For the most parts, working on machine learning means you create  programs which work in real life.  On that regard, here are the selected systems I have touched in my life.   Noted work is bolded.  And not all work is shown, so contact me if you have questions on specific machine learning problems, because I might have work on them before.

Automatic Speech Recognition/Speech-based Machine Learning Systems
  • Grad-school years (2000-2002)
    • my own implementation of Viterbi Algorithm, which allows exactly K-frames to be skipped, featured in several academic papers.
    • Pronunciation learning system, also known as PLACER.
  • Speechworks (2002-2003)
    • Speechworks 6.5 Cantonese, Singaporean and Australian English model training.
  • CMU (2003-2006)
    • Maintainer of CMUSphinx, in particular Sphinx3, SphinxTrain.
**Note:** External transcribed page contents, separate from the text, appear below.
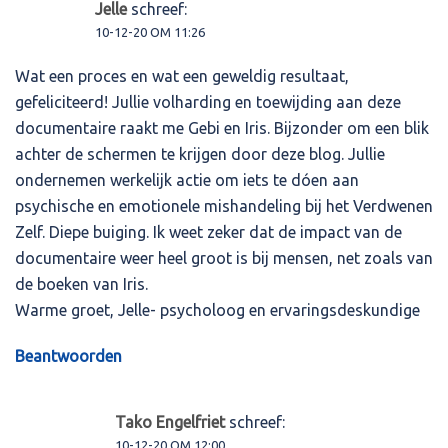
Jelle
schreef:
10-12-20 OM 11:26
Wat een proces en wat een geweldig resultaat,
gefeliciteerd! Jullie volharding en toewijding aan deze
documentaire raakt me Gebi en Iris. Bijzonder om een blik
achter de schermen te krijgen door deze blog. Jullie
ondernemen werkelijk actie om iets te dóen aan
psychische en emotionele mishandeling bij het Verdwenen
Zelf. Diepe buiging. Ik weet zeker dat de impact van de
documentaire weer heel groot is bij mensen, net zoals van
de boeken van Iris.
Warme groet, Jelle- psycholoog en ervaringsdeskundige
Beantwoorden
Tako Engelfriet
schreef:
10-12-20 OM 12:00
  • Scanscout (aka Tremor) (2006-2008)
    • Internally known as "Content Analyzer" with speech recognition as one of the backend components
  • BBN (2009-2011):
    • Unsupervised topic/dialogue classifier based on PTM segmentation.  (Chosen as one of the best papers in Interspeech 2010)
    • British English model training.
  • Voci (2012 - now)
    • Architect/Maintainer of Voci's high-speed speech recognizer, also known as V-Blaze,
    • High-performance keyword spotter,
    • Speech-based gender detector
Statistical Machine Translation
  • Voci (2012 - now)
    • Statistical machine translator based on moses.
Text Classification
  • Scanscout (aka Tremor) (2006 - 2008)
    • Controversy classifier based on text/tag.